** Start Selected text **

Access to Corporate Records
Under the Companies Law, shareholders are provided access to: minutes of our general meetings; our shareholders register and principal 
shareholders register, articles of association and annual audited financial statements; and any document that we are required by law to file publicly 
with the Israeli Companies Registrar or the Israel Securities Authority. These documents are publicly available and may be found and inspected at the 
Israeli Registrar of Companies. In addition, shareholders may request to be provided with any document related to an action or transaction requiring 
shareholder approval under the related party transaction provisions of the Companies Law. We may deny this request if we believe it has not been 
made in good faith or if such denial is necessary to protect our interest or protect a trade secret or patent.
Modification of Class Rights
Under our articles, if at any time our share capital is divided into different classes of shares, the rights attached to any class of share, such as 
voting, liquidation and dividend rights, may be amended by adoption of a resolution by the holders of a majority of the issued shares of that class 
present and voting at a separate general meeting of the holders of the shares of that class.
4

Acquisitions under Israeli Law
Full Tender Offer.

** End Selected text **

- Goals
A. Answer the following from the shareholder rights passage:
(i) Where may the publicly available documents be found and inspected?
(ii) On what grounds may the company deny a shareholder's request for documents related to a transaction requiring shareholder approval?
(iii) Which rights are named as examples of the rights attached to a class of share?
B. Repeat the shareholder rights passage verbatim from "Modification of Class" to "Full Tender Offer.".

** Start Given information **

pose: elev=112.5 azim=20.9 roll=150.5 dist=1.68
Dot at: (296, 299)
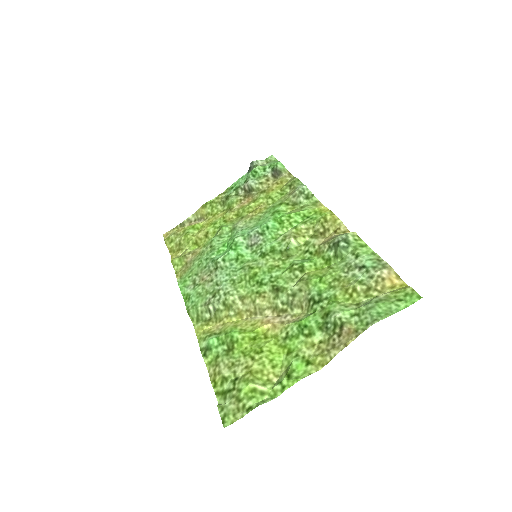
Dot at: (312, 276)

** End Given information **

- Expected outputs
A.
(i) At the Israeli Registrar of Companies.
(ii) If the company believes the request has not been made in good faith, or if denial is necessary to protect its interest or protect a trade secret or patent.
(iii) Voting, liquidation and dividend rights.

B.
Modification of Class Rights
Under our articles, if at any time our share capital is divided into different classes of shares, the rights attached to any class of share, such as 
voting, liquidation and dividend rights, may be amended by adoption of a resolution by the holders of a majority of the issued shares of that class 
present and voting at a separate general meeting of the holders of the shares of that class.
4

Acquisitions under Israeli Law
Full Tender Offer.